Vous ne trouverez chez moi qu’un seul meuble susceptible de passer pour une table digne de ce nom : le bureau. D’ordinaire, je n’ai qu’à me frayer un passage pour poser mon assiette et je grignote mon basmati sans sauce devant un livre ouvert ou une BD. Je ne reçois pas. Jamais. Manque de place, de confort et d’envie. Cette « table » constitue mon lieu de travail, d’oisiveté, de réflexion. C’est peut-être cet aspect de la chose qui m’a frappé ce matin. Alors, j’ai retroussé mes manches.
Je me suis d’abord occupé de tous les restes qui traînaient ça et là, amas de miettes, morceaux de viande et grains de riz, noyaux de cerises et d’olives coincés sous le clavier, tasses noires agonisant depuis perpète sous le dictionnaire du Rock, un Tardi ou un Cortazar. Je me suis coupé un doigt sur les bris de verre que j’ignorais depuis plusieurs printemps et trois de mes huit cendars ont chu sans grâce dans ce pauvre remue-ménage.

J’ai empoigné ensuite un sac-poubelle dans lequel j’ai jeté papiers gras, brouillons élimés, emballages oubliés. De tabac, de chewing-gums, de capotes, des sucres récupérés dans les cafés, du ketchup emprunté à McDo, de ces ceci-cela qui nous encombrent sournoisement sans qu’on y prenne garde. Des kleenex usagés, des bouts d’ongles mordillés, des poils par milliers, des cheveux.

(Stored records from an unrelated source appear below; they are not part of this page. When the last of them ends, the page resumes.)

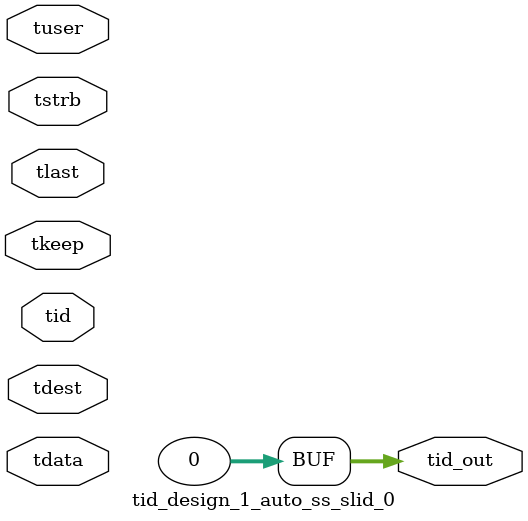
<source format=v>


`timescale 1ps/1ps

module tid_design_1_auto_ss_slid_0 #
(
parameter C_S_AXIS_TID_WIDTH   = 1,
parameter C_S_AXIS_TUSER_WIDTH = 0,
parameter C_S_AXIS_TDATA_WIDTH = 0,
parameter C_S_AXIS_TDEST_WIDTH = 0,
parameter C_M_AXIS_TID_WIDTH   = 32
)
(
input  [(C_S_AXIS_TID_WIDTH   == 0 ? 1 : C_S_AXIS_TID_WIDTH)-1:0       ] tid,
input  [(C_S_AXIS_TDATA_WIDTH == 0 ? 1 : C_S_AXIS_TDATA_WIDTH)-1:0     ] tdata,
input  [(C_S_AXIS_TUSER_WIDTH == 0 ? 1 : C_S_AXIS_TUSER_WIDTH)-1:0     ] tuser,
input  [(C_S_AXIS_TDEST_WIDTH == 0 ? 1 : C_S_AXIS_TDEST_WIDTH)-1:0     ] tdest,
input  [(C_S_AXIS_TDATA_WIDTH/8)-1:0 ] tkeep,
input  [(C_S_AXIS_TDATA_WIDTH/8)-1:0 ] tstrb,
input                                                                    tlast,
output [(C_M_AXIS_TID_WIDTH   == 0 ? 1 : C_M_AXIS_TID_WIDTH)-1:0       ] tid_out
);

assign tid_out = {1'b0};

endmodule


</source>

Plus j’avançais, plus j’accordais à mes actes un sens profond, libérateur : j’accomplissais le grand ménage. J’ordonnais mon existence, me rangeais de fond en comble. Je devenais la vague qui m’emporterait au loin.

J’ai pris chacun des trois cents livres, l’ai dépouillé de sa poussière, avant de le confier à ma bibliothèque, selon un classement bien précis. J’ai glissé dans sa boîte le livret de chaque CD que j’avais oublié entre deux contes, deux pages ou deux instants. J’ai retrouvé les disques, les ai nettoyés idem et ma collection privée a repris peu à peu sa forme initiale. Stylos et capuchons se sont remis en ménage. Quelques morceaux de hashish se sont manifestés avant de réintégrer ma pauvre réserve.

J’ai démonté l’ordi, rangé l’écran, le clavier, la souris, l’unité centrale. J’ai passé un coup d’éponge sur la surface contreplaquée de mon bureau déserté.

J’ai fait table rase et je me suis senti con.